Ultimately, the decision whether to dismiss a federal action because of parallel state-court litigation hinges on a careful balancing of the [relevant] factors ... with the balance heavily weighted in favor of the exercise of jurisdiction. R.R. St. , 656 F.3d at 983 (internal citation and quotation marks omitted). All of the factors here-except for the rule of law factor-weigh in favor of granting a stay or are neutral (in the case of the rem, convenience of the forum, and forum shopping factors). Given that the pending state court action addresses the same underlying allegations, staying the case promotes [w]ise judicial administration, giving regard to conservation of judicial resources and comprehensive disposition of litigation. Colorado River , 424 U.S. at 817, 96 S.Ct. 1236 (internal citation omitted; alteration in original). The Court thus grants Defendants motion to stay under Colorado River.

II. Motion to Dismiss the Lanham Act Claim

Because the Court grants Defendants motion to stay, it is unnecessary to reach his Rule 12(b)(6) motion to dismiss the Lanham Act claim.

CONCLUSION

For the reasons stated above, the Court GRANTS Defendants motion to stay and DENIES the motion to dismiss as moot.

Within thirty days after resolution of the state action, the parties shall file a joint status report, or if there are issues that must be resolved regarding the federal claims, Plaintiffs may move to lift the stay and proceed with the remaining issues.

This Order disposes of Docket No. 18.

IT IS SO ORDERED.

[D]istrict courts must stay, rather than dismiss, an action when they determine that they should defer to the state court proceedings under Colorado River. Coopers & Lybrand v. Sun-Diamond Growers of CA , 912 F.2d 1135, 1138 (9th Cir. 1990). This ensures that the federal forum will remain open if for some unexpected reason the state forum does turn out to be inadequate, conserve court resources, and avoid the risk of mak[ing] premature and speculative legal findings about the preclusive effect of various possible state judgments in choosing between a stay and a dismissal. Attwood v. Mendocino Coast Dist. Hosp. , 886 F.2d 241, 243, 245 (9th Cir. 1989) (internal citation and quotation marks omitted).

Record citations are to material in the Electronic Case File (ECF); pinpoint citations are to the ECF-generated page numbers at the top of the documents.

The first two factors are irrelevant to this case as there is no property at issue and both the federal and state forums are convenient.

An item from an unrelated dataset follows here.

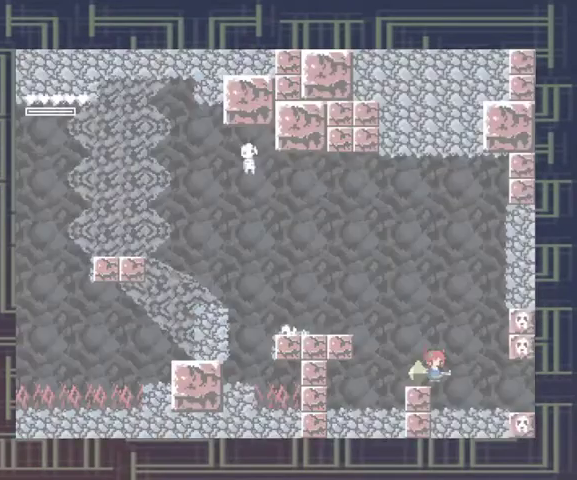
{"buttons": [], "left_stick": "right", "events": [[300, "left_stick", "right"]]}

Plaintiffs insistence at oral argument that the preclusive effect of the judgment would only matter if Defendant prevailed in state court misapprehends the issue. If Plaintiffs prevail before the state court, any judgment that Defendant did not have a right to the domains or trade secrets at issue would have a preclusive effect on at least certain elements of Plaintiffs claims here and any defenses Defendant might raise.

The Court GRANTS judicial notice of the fact that these jury fees were posted on April 5, 2018 because the fact is not disputed and is readily verifiable through a review of the state court register of actions. (Dkt. No. 19-13.)